──────── THE RECORDS
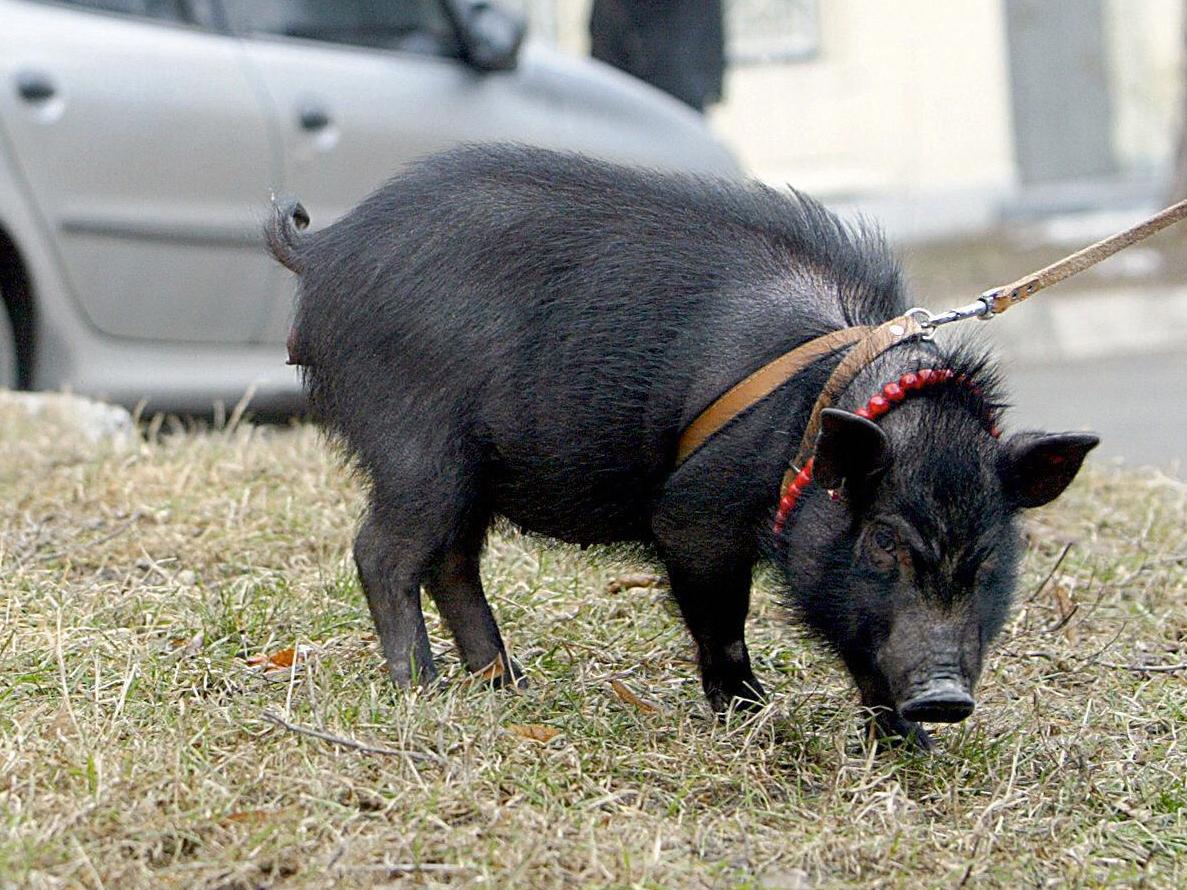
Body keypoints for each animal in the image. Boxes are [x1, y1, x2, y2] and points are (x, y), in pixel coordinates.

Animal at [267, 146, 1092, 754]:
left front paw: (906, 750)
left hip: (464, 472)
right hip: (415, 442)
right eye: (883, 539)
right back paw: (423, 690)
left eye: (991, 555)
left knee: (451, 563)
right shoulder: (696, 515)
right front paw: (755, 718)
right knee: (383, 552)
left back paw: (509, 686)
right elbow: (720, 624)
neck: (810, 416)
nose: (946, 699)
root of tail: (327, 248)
────────────────
──────── THE RECORDS
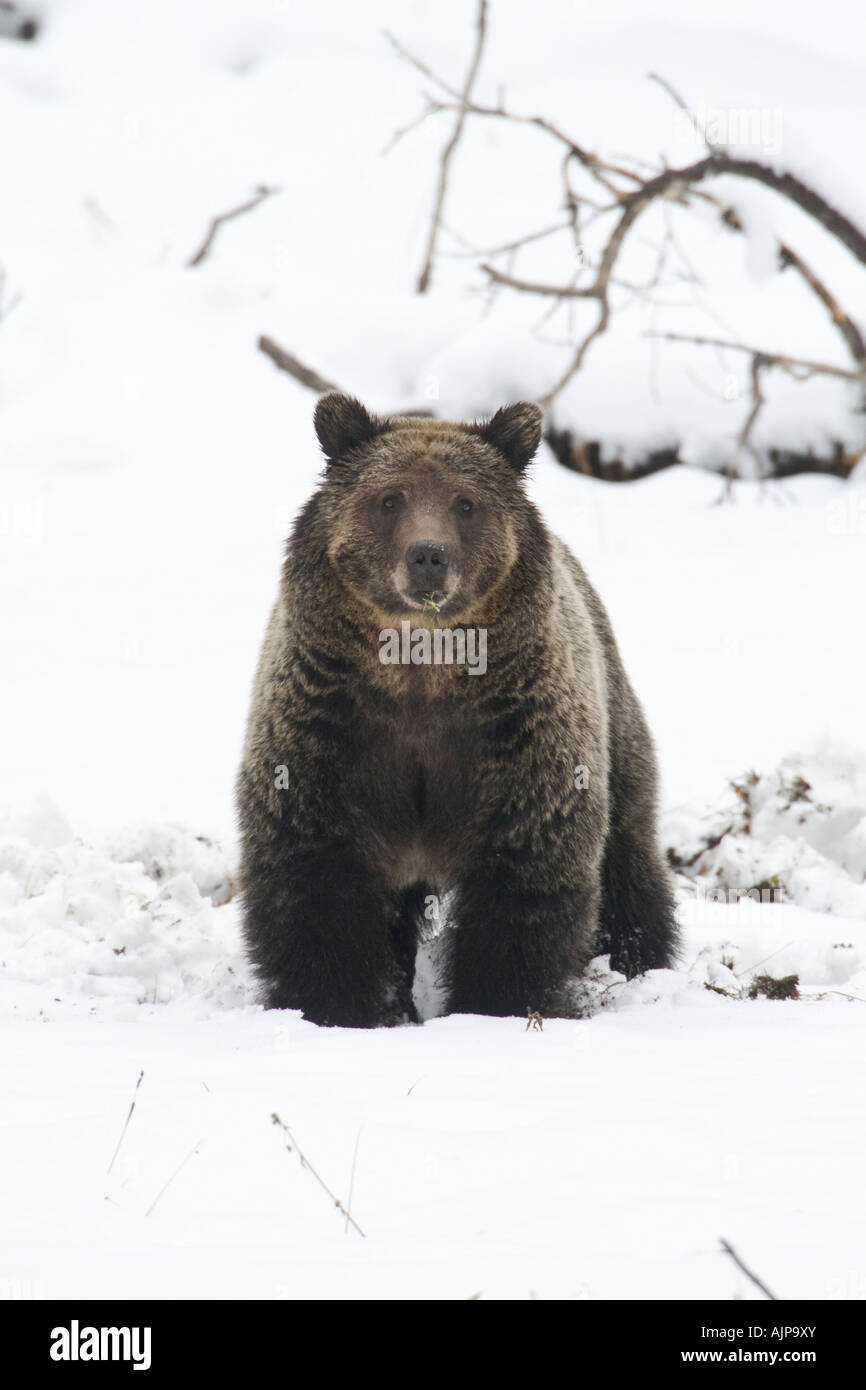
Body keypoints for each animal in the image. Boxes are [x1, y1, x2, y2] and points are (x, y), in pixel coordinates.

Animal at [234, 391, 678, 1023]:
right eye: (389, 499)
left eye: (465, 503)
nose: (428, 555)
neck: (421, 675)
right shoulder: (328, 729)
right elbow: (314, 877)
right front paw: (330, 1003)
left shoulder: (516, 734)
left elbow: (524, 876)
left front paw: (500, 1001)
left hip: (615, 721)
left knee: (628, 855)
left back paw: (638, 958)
────────────────
EXERCISE DESCRIPTION »
For each line above that includes "left", copy the line.

TASK ANSWER »
left front paw: (906, 750)
left hip: (464, 472)
left eye: (991, 555)
left knee: (451, 563)
left back paw: (509, 686)
left eye: (465, 503)
left shoulder: (516, 734)
left elbow: (524, 876)
left front paw: (500, 1001)
left hip: (615, 721)
left knee: (628, 855)
left back paw: (638, 958)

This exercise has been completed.